Why It Is So Difficult to Operate a Business in Baltimore
Jay Steinmetz is a former member of the Maryland Small Business Commission and is the CEO of Barcoding Inc. His firm is located in the heart of the area of Baltimore where most of the recent unrest took place.
He took to the pages of WSJ to tell us that " on any given day what takes place in this neighborhood is a slow-motion version of recent events. Graffiti, which anyone with experience in urban policing will affirm is the first sign of trouble, regularly appears on the exterior of our building. From there the range of crimes escalates to burglarizing cars in the parking lot, and breaking and entering our building."
Steinmetz goes on:
Baltimore fares even worse than other Maryland jurisdictions, having the highest individual income and property taxes at 3.2% and $2.25 for every $100 of assessed property value, respectively. New businesses organized as partnerships or limited-liability corporations are subject, unusually, to the local individual income tax, reducing startup activity.

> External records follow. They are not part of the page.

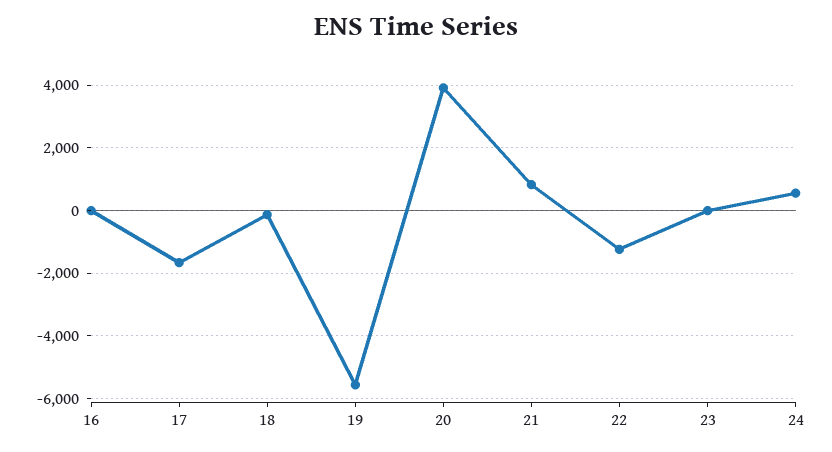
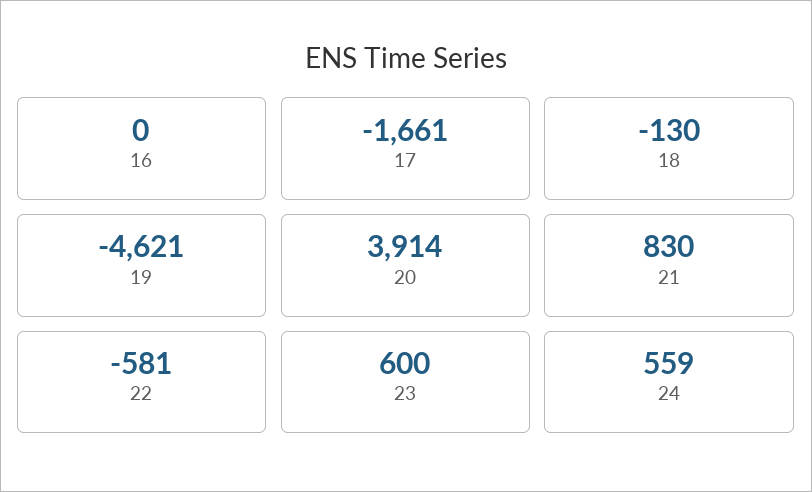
  {
    "16": 0,
    "17": -1661,
    "18": -130,
-   "19": -5600,
+   "19": -4621,
    "20": 3914,
    "21": 830,
-   "22": -1200,
+   "22": -581,
-   "23": 0,
+   "23": 600,
    "24": 559
  }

The bottom line is that our modest 14,000-square-foot building is hit with $50,000 in annual property taxes. And when we refinanced our building loan in 2006, Maryland and Baltimore real-estate taxes drove up the cost of this routine financial transaction by $36,000.
State and city regulations overlap in a number of areas, most notably employment and hiring practices, where litigious employees can game the system and easily find an attorney to represent them in court. Building-permit requirements, sales-tax collection procedures for our multistate clients, workers’ compensation and unemployment trust-fund hearings add to the expensive distractions that impede hiring.
Harder to quantify is the difficulty people face who want to live here. Our employees reduce their tax burden and receive better public services in the suburbs. I live in the city, however, and it is a challenge to stay here. My two children attend a public elementary school where classrooms are filled beyond capacity with 30 or more students. Bathroom stall doors and toilet-seat lids are missing.
On top of this, as I have pointed out in an earlier post, the former Governor of Maryland Martin O'Malley, who appears ready to compete against Hillary Clinton for the Democratic presidential nomination, before leaving office signed a bill that will cause the minimum wage to escalate for years to come. Thus, this further burdens business who dare attempt to operate in this land of urban primitivisim.
High taxes, a high minimum wage and suffocating regulations is not an environment that results in growth and creativity. It is government madness of the first order.